Whole blood from mice was centrifuged to isolate plasma. GSK620 was isolated by liquid-liquid extraction from plasma: 50 μL plasma was added to 2 μL internal standard and 3-fold volume acetonitrile. Mouse brain tissue was washed with 2 mL cold PBS and homogenized using a sonicator with fresh 2 mL cold PBS. GSK620 was then isolated and reconstituted in a similar manner by liquid-liquid extraction: 100 μL brain homogenate was added to 2 μL internal standard and 3-fold volume acetonitrile. After vortex mixing, the samples was centrifuged. The supernatant was removed and evaporated by a rotary evaporator and reconstituted in 100 μL 50:50:0.1 water:acetonitrile:formic acid.

GSK620 detection

Chromatographic separations were performed on a 100 × 2.1 mm Phenomenex Kinetex C18 column (Kinetex) using the 1290 Infinity LC system (Agilent). The mobile phase was composed of solvent A: 0.1% formic acid in Milli-Q water, and B: 0.1% formic acid in acetonitrile. Analytes were eluted with a gradient of 5–95% B (1–15 min), 95% B (1520 min), and then returned to 5% B for 5 min to re-equilibrate between injections. Injections of 20 μL into the chromatographic system were used with a solvent flow rate of 0.10 mL/min.
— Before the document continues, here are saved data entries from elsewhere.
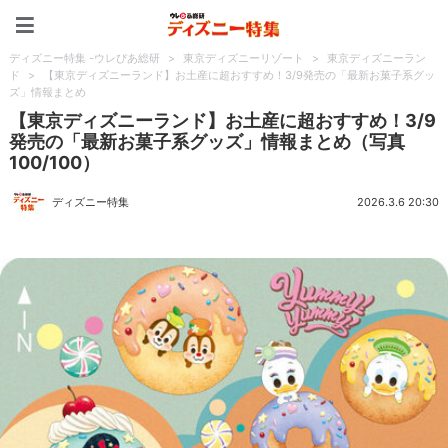
ディズニー特集 -ウレぴあ
ディズニー特集 -ウレぴあ総研
>
東京ディズニーリゾート
>
東京ディズニーラン
ド
>
【東京ディズニーランド】お土産に超おすすめ！3/9発売の「最新お菓子系グッ
ズ」情報まとめ
【東京ディズニーランド】お土産に超おすすめ！3/9
発売の「最新お菓子系グッズ」情報まとめ（写真
100/100）
ディズニー特集
2026.3.6 20:30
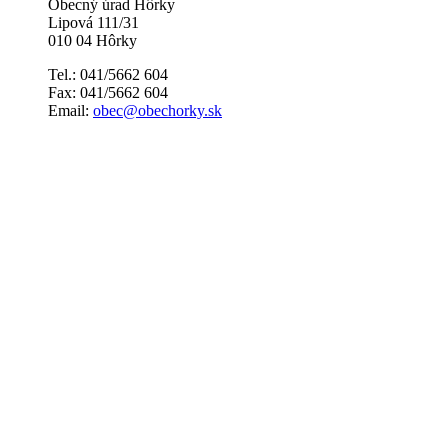
Obecný úrad Hôrky
Lipová 111/31
010 04 Hôrky
Tel.: 041/5662 604
Fax: 041/5662 604
Email:
obec@obechorky.sk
Mass spectrometry was performed on the 6460 triple quadrupole LC/MS system (Agilent). Ionization was achieved by using electrospray in the positive mode and data acquisition was made in multiple reactions monitoring (MRM) mode. Two MRM transitions were used for GSK620: m/z 325→ 169 and 325→ 247 with fragmentor voltage of 85V, and collision energy of 17 and 5 eV, respectively. Analyte signal was normalized to the internal standard and concentrations were determined by comparison to the calibration curve (0.5, 5, 50, 250, 500, 2000 nM). GSK620 brain concentrations were adjusted by 1.4% of the mouse brain weight for the residual blood in the brain vasculature as described by Dai et al.(59).

Statistical Analyses

Statistical analyses were performed using GraphPad Prism 9 software. Data sets were analyzed by unpaired t-test or multiple comparisons by one-way ANOVA or two-way ANOVA according to the experiment. In figures, a single asterisk indicates P < 0.05, double asterisks indicate P < 0.001, and triple asterisks indicate P < 0.0001.

Data availability

All data will be available upon request.